To run the parser, you must first install Go.

To run the parser:

cd ./parser
go run . ~/your-yahoo-group/email --title "Your Yahoo Group" --base "https://your-yahoo-group.example.com/"

To see additional options for the parser:

go run . --help

This will produce a directory ../output containing the generated HTML, but you still need to run the asset pipeline to build the full site.

Run the asset pipeline

To run the asset pipeline, you must first install npm.

To run the asset pipeline:

cd ./pipeline
npm install
npx gulp

This will produce a directory ../public containing the generated static site.

This directory will include a _headers file which instructs hosting providers like Netlify and Cloudflare Pages of which HTTP response headers to serve for different paths.

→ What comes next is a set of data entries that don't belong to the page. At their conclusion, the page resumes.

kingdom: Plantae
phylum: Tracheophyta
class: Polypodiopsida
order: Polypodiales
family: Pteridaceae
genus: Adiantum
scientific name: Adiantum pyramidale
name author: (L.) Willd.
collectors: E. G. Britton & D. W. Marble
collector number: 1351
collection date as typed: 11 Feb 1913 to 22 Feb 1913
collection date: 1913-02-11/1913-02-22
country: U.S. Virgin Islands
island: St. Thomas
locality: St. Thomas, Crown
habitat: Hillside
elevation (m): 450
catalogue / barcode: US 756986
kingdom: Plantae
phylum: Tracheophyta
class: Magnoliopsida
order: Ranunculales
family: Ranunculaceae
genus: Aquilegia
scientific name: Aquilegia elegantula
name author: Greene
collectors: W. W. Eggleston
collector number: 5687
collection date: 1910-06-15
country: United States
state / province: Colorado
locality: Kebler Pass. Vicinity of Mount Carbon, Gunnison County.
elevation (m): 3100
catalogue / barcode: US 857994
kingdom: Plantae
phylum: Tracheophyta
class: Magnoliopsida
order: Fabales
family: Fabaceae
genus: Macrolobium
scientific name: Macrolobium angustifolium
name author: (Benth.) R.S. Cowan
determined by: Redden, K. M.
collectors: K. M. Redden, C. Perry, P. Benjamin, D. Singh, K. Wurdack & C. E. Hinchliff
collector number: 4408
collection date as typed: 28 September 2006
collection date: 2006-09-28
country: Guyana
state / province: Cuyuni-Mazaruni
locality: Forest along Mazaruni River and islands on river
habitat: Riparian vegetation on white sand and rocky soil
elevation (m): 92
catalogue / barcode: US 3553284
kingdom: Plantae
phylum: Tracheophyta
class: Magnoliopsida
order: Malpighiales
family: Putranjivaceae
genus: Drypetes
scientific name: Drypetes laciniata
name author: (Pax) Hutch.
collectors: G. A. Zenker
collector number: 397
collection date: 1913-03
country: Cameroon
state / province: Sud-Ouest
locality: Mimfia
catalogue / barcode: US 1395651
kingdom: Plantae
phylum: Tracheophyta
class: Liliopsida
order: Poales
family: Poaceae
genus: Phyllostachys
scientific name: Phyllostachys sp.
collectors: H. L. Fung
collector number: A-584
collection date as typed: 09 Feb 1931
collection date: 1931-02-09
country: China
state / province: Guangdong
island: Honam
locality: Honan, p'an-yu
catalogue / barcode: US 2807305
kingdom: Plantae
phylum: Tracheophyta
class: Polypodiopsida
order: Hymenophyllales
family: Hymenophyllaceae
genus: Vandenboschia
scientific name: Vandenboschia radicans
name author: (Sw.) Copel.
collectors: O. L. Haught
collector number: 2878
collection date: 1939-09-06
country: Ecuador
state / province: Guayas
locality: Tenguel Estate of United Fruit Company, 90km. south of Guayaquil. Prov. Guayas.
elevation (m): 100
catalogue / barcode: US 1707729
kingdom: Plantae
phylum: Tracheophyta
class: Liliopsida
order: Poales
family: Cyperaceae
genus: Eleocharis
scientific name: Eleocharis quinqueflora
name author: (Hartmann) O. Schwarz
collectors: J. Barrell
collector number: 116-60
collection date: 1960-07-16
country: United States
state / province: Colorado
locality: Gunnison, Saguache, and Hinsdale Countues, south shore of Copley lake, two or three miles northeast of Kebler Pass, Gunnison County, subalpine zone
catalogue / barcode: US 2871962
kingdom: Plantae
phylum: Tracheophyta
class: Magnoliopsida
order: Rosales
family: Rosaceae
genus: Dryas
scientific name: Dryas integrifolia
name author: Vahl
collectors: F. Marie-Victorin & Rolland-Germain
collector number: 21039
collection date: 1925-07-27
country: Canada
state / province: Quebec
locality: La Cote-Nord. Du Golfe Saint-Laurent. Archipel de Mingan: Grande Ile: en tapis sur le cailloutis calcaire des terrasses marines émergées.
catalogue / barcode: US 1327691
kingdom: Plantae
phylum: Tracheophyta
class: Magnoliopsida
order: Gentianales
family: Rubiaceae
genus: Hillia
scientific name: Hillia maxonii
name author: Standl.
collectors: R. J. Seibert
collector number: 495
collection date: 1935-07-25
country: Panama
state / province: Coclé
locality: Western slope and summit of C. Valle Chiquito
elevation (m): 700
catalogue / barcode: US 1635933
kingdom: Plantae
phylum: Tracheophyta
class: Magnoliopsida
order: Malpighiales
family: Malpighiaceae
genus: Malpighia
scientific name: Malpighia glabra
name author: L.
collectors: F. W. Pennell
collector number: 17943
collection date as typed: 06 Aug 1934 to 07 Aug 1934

The asset pipeline accepts the following environment variables:

  • OUTPUT_DIR: The path of the directory generated by the parser (default ../output).
  • PUBLIC_DIR: The path to build the static site at (default ../public).
  • DISALLOW_ROBOTS: When set, a robots.txt will be generated that disallows crawling. Otherwise, crawling is allowed for the whole site.

Gotchas

  • This tool was written specifically for the Yahoo Group Haven for the Human Amoeba. While the tool was designed to be generalizable to other Yahoo Groups, it hasn't been tested with other data sets.
  • The way this tool parses plain-text email markup is best-effort and often breaks. The markup used by Yahoo Groups is inconsistent and appears to have changed many times over the course of its history. This tool is designed to prefer false negatives (ignoring syntax constructs and leaving them as literal text) over false positives (potentially mangling text by treating it as markup).
  • Some messages in Yahoo Groups archives are multipart messages containing both plain-text markup and HTML. However, given the long lifespan of Yahoo Groups, messages in older groups may use long-deprecated HTML features. For this reason, along with the security implications of rendering untrusted HTML and accessibility concerns, this tool ignores HTML messages and always attempts to parse the plain-text markup instead. Embedded HTML in plain-text markup is printed as literal text.
  • This tool doesn't attempt to handle attachments in messages.
  • If a timestamp in a message is missing a time zone offset, it is assumed to be UTC.
  • The way the full-text search is implemented currently may not scale well to large archives. If performance is a problem, you can disable the search functionality at build time.